- **Exercise**
Nothing belongs in the answer except the lines of the material that include "object".

- **Task input**
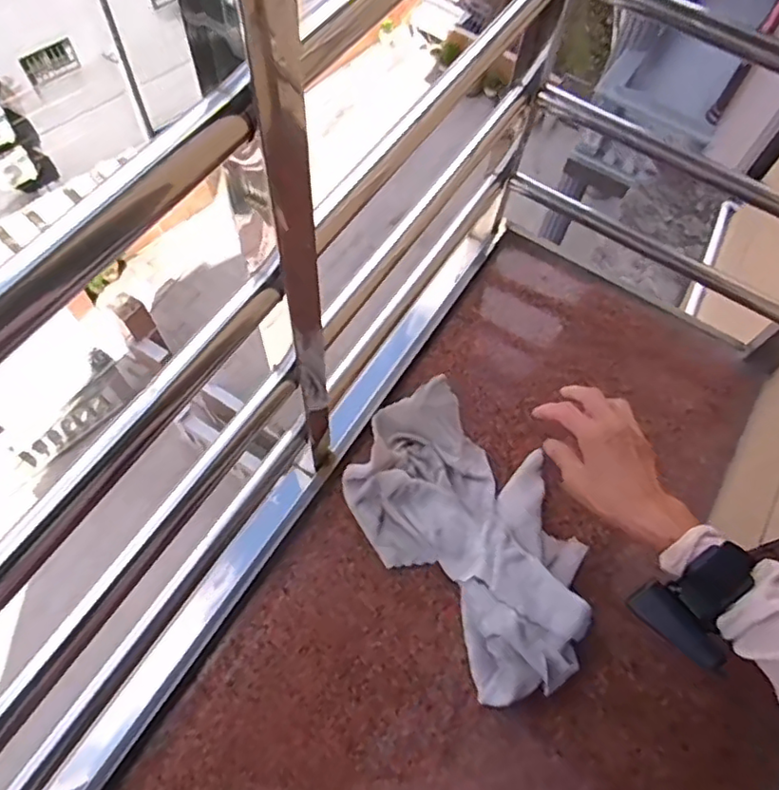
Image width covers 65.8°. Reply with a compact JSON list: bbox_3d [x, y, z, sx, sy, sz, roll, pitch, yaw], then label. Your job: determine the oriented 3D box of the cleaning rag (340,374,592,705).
[{"bbox_3d":[0.083,0.122,0.567,0.170,0.042,0.276,-32,71,-17],"label":"cleaning rag"}]

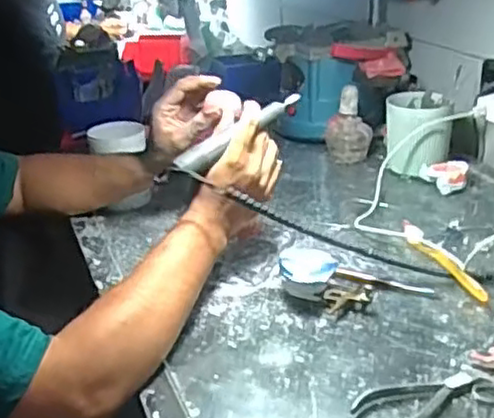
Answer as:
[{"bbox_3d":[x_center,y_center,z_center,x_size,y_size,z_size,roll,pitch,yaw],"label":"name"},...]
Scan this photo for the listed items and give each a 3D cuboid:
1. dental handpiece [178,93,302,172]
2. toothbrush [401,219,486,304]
[{"bbox_3d":[-0.005,-0.086,0.764,0.167,0.020,0.019,-35,36,-24],"label":"dental handpiece"},{"bbox_3d":[0.222,0.056,0.796,0.020,0.016,0.189,-9,25,-13],"label":"toothbrush"}]

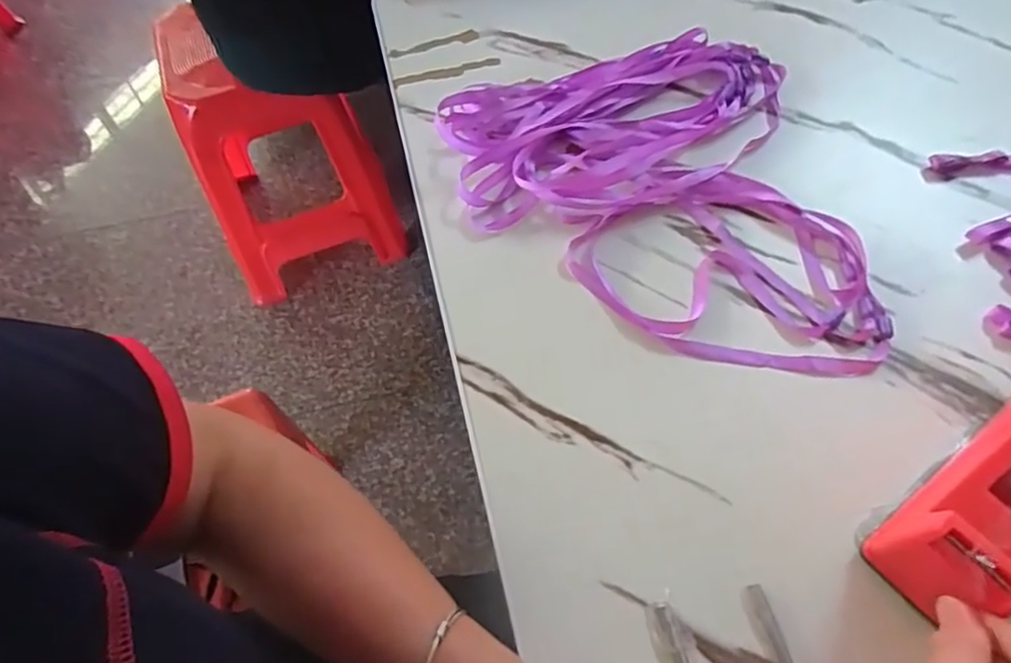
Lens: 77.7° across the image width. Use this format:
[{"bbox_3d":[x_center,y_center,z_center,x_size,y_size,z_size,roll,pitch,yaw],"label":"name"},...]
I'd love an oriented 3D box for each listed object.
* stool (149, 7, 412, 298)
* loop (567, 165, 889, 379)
[{"bbox_3d":[-0.451,-0.382,1.281,0.340,0.455,0.385,-19,59,-8],"label":"stool"},{"bbox_3d":[0.158,-0.040,0.432,0.200,0.013,0.153,39,68,24],"label":"loop"}]

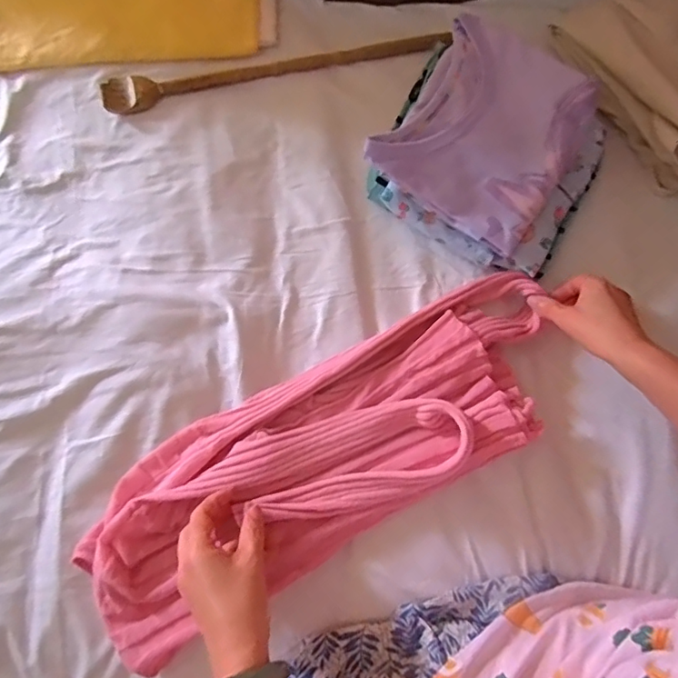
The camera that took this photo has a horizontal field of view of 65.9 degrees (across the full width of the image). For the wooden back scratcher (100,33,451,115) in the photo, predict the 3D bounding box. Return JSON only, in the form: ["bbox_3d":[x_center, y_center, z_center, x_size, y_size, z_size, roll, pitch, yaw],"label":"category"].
[{"bbox_3d":[-0.075,-0.314,0.610,0.402,0.029,0.042,-10,76,-3],"label":"wooden back scratcher"}]

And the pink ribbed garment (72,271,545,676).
[{"bbox_3d":[-0.002,0.109,0.518,0.504,0.049,0.176,-29,77,-7],"label":"pink ribbed garment"}]

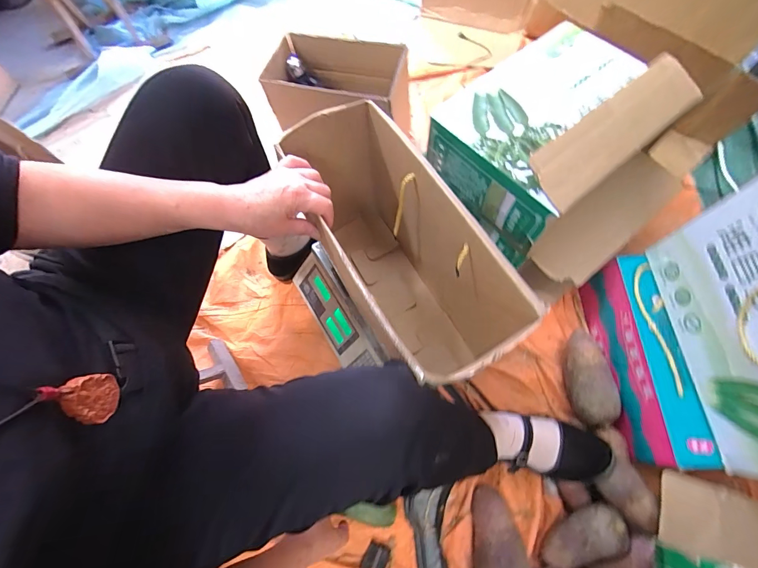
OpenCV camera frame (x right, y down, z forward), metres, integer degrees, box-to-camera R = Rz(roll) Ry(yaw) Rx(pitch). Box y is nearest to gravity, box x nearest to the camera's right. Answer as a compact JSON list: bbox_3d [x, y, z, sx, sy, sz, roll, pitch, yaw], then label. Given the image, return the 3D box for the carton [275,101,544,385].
[{"bbox_3d":[0.019,-0.033,0.515,0.148,0.282,0.377,-29,71,-8],"label":"carton"}]

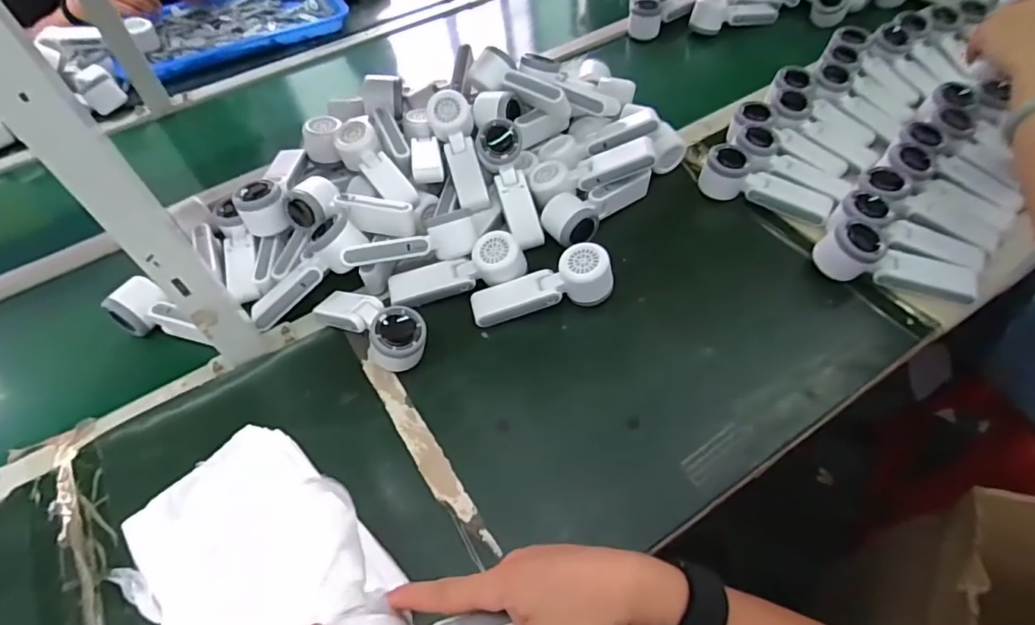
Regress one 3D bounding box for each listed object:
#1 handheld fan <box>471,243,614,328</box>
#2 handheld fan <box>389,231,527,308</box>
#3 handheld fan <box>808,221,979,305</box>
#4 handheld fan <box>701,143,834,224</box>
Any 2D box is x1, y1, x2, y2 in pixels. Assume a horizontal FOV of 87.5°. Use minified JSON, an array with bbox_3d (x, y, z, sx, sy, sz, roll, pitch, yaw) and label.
[{"bbox_3d":[0.030,-0.027,0.639,0.167,0.049,0.059,-18,54,8],"label":"handheld fan"},{"bbox_3d":[-0.073,-0.052,0.641,0.160,0.038,0.056,-16,55,-8],"label":"handheld fan"},{"bbox_3d":[0.430,-0.057,0.616,0.150,0.076,0.065,18,56,-1],"label":"handheld fan"},{"bbox_3d":[0.325,-0.159,0.712,0.166,0.065,0.062,38,64,26],"label":"handheld fan"}]

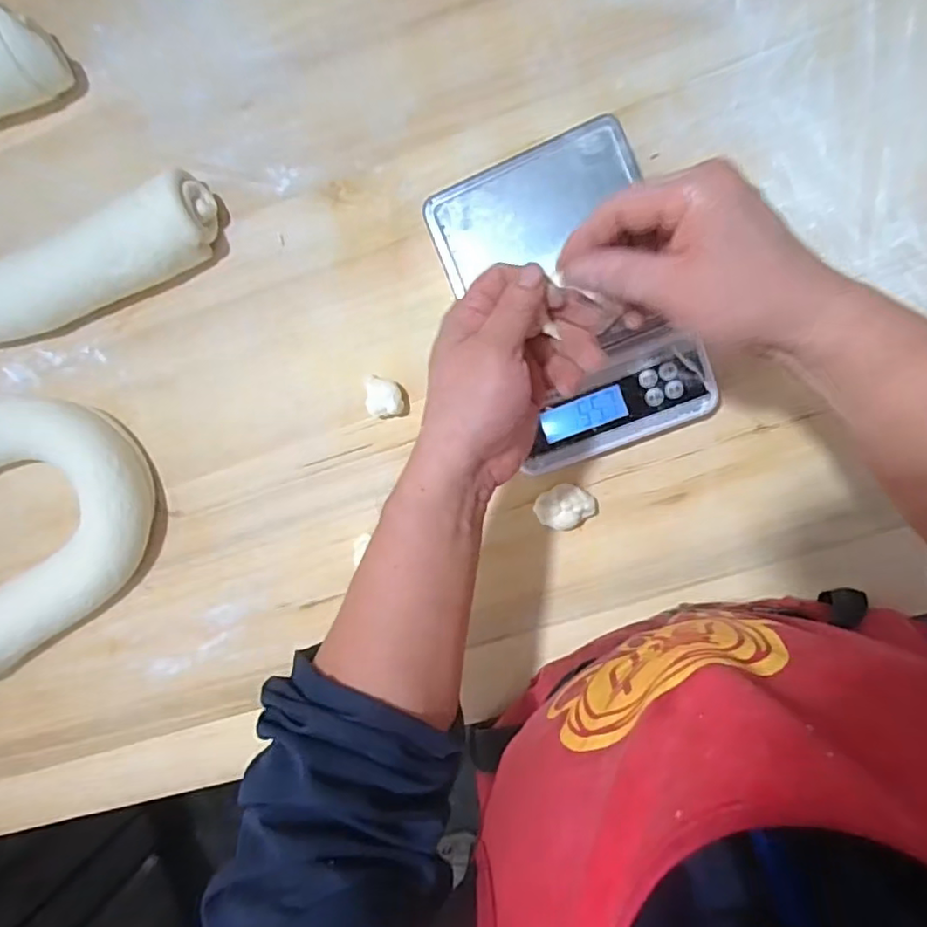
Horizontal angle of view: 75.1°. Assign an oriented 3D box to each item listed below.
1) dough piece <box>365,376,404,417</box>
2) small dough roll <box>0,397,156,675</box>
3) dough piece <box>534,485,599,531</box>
[{"bbox_3d":[-0.062,-0.054,0.477,0.031,0.013,0.031,1,95,8],"label":"dough piece"},{"bbox_3d":[-0.382,0.053,0.509,0.247,0.072,0.198,-28,90,9],"label":"small dough roll"},{"bbox_3d":[0.079,0.033,0.463,0.044,0.024,0.033,-28,90,9],"label":"dough piece"}]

- **Answer to this task**
I'd love an oriented 3D box for each listed object.
Regress one 3D bounding box for each listed object:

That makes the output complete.